__Task goal__
Find and copy every line in the records that includes the string "text".

__Source information__
------------------------------------------------------------
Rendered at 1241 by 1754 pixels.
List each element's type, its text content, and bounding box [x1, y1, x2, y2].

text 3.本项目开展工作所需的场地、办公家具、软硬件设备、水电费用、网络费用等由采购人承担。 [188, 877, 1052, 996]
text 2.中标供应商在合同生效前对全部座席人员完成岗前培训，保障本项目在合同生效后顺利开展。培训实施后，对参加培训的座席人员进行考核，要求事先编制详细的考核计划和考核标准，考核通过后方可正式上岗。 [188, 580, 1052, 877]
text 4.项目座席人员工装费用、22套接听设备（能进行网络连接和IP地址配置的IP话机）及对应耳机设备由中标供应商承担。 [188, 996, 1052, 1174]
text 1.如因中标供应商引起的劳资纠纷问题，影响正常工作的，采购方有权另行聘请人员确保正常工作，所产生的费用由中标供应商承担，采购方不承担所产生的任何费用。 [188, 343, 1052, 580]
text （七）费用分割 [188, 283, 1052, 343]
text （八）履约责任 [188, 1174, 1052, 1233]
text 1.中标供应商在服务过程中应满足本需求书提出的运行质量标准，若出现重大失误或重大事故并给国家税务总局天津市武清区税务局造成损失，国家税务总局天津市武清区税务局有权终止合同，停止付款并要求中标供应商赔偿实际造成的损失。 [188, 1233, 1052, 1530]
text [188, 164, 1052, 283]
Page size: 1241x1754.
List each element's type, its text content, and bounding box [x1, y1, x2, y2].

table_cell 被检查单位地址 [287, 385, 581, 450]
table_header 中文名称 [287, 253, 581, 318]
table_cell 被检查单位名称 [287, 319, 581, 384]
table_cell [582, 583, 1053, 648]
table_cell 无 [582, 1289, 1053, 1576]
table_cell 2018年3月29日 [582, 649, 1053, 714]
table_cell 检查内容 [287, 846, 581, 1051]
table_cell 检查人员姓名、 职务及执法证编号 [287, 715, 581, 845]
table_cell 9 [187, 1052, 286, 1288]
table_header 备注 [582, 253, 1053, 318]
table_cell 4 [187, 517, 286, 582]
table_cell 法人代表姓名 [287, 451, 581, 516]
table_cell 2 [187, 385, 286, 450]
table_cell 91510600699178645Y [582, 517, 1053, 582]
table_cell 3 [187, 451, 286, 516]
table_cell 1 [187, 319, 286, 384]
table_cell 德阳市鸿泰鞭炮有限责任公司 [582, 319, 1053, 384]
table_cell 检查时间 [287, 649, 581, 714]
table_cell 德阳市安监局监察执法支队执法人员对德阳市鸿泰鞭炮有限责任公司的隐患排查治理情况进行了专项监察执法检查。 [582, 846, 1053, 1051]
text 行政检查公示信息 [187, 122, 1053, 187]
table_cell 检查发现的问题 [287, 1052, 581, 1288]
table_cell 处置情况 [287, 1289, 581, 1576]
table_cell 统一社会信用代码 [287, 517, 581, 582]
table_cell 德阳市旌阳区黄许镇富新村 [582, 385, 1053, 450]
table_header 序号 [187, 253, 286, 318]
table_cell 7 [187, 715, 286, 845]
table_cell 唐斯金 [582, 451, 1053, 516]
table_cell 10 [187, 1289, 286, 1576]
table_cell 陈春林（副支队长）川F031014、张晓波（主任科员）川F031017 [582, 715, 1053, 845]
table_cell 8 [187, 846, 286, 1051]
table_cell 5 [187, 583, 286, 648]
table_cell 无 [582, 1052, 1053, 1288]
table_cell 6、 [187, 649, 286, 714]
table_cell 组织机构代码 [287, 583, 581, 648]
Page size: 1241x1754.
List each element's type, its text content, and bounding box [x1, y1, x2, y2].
------------------------------------------------------------
__The completed task__
List each element's type, its text content, and bounding box [x1, y1, x2, y2].
text 3.本项目开展工作所需的场地、办公家具、软硬件设备、水电费用、网络费用等由采购人承担。 [188, 877, 1052, 996]
text 2.中标供应商在合同生效前对全部座席人员完成岗前培训，保障本项目在合同生效后顺利开展。培训实施后，对参加培训的座席人员进行考核，要求事先编制详细的考核计划和考核标准，考核通过后方可正式上岗。 [188, 580, 1052, 877]
text 4.项目座席人员工装费用、22套接听设备（能进行网络连接和IP地址配置的IP话机）及对应耳机设备由中标供应商承担。 [188, 996, 1052, 1174]
text 1.如因中标供应商引起的劳资纠纷问题，影响正常工作的，采购方有权另行聘请人员确保正常工作，所产生的费用由中标供应商承担，采购方不承担所产生的任何费用。 [188, 343, 1052, 580]
text （七）费用分割 [188, 283, 1052, 343]
text （八）履约责任 [188, 1174, 1052, 1233]
text 1.中标供应商在服务过程中应满足本需求书提出的运行质量标准，若出现重大失误或重大事故并给国家税务总局天津市武清区税务局造成损失，国家税务总局天津市武清区税务局有权终止合同，停止付款并要求中标供应商赔偿实际造成的损失。 [188, 1233, 1052, 1530]
text [188, 164, 1052, 283]
List each element's type, its text content, and bounding box [x1, y1, x2, y2].
text 行政检查公示信息 [187, 122, 1053, 187]
List each element's type, its text content, and bounding box [x1, y1, x2, y2].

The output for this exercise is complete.